Niektóre środki bezpieczeństwa wprowadzone na fali walki z terrorem obowiązują do dzisiaj. Oburzenie jest niewielkie, bo rządy nieustannie i skutecznie podsycają strach. Jak nie ma prawdziwego wroga, to władza podpowie, kogo się bać. A kiedy społeczeństwo się boi, to zgadza się na więcej. Opowiada Katarzyna Szymielewicz.
Mateusz Kowalik: Po upadku żelaznej kurtyny wydawało się, że demokracja liberalna z całym wachlarzem obywatelskich wolności zdominuje świat. Dekadę później wszystko się zmienia: w atakach na Nowy Jork walą się wieżowce World Trade Center, a Ameryka rozpoczyna wojnę z terrorem. Czy wydarzenia te stanowią punkt zwrotny, który doprowadził do wieloletniego ograniczania praw i wolności, do wzmożenia praktyk nadzoru?

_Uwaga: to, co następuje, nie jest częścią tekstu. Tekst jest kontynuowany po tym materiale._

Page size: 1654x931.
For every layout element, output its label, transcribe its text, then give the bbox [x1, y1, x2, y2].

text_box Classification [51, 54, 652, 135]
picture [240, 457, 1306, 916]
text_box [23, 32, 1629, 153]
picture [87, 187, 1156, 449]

Katarzyna Szymielewicz: Wydaje mi się, że zamachy umożliwiły zmianę polityczną, która dojrzewała już wcześniej i w tamtym momencie dziejowym zwyczajnie opłacała się rządzącym. Po drugiej wojnie światowej elity zachodniego świata przyjęły bardzo ambitne, idealistyczne założenia: demokracji liberalnej, obrony praw człowieka i pomocy humanitarnej. W politycznej praktyce okazało się, że realizacja tych zasad jest trudna i kosztowna politycznie, bo – powiedzmy to sobie otwarcie – większość wyborców albo tych zasad nie rozumie, albo wprost je odrzuca.
czytaj także
Doświadczenie ostatnich dekad pokazuje, że nawet w czasach względnego pokoju i dobrobytu odzywają się społeczne emocje i potrzeby, które uzasadniają obronę tzw. interesu narodowego. Pod tym interesem często kryje się zwyczajny ludzki egoizm, podszyty strachem. Że ktoś nam zabierze, a sami przecież nie mamy dość. Że ktoś nam popsuje to, co mozolnie budowaliśmy. Że ktoś ośmieszy albo zakrzyczy nasze wartości. I tak dalej. Polityczne zapotrzebowanie na figurę niebezpiecznego lub roszczeniowego obcego, który uzasadnia taką postawę, istniało oczywiście na długo wcześniej. Po 11 września 2001 roku zostało jedynie podlane świeżymi emocjami.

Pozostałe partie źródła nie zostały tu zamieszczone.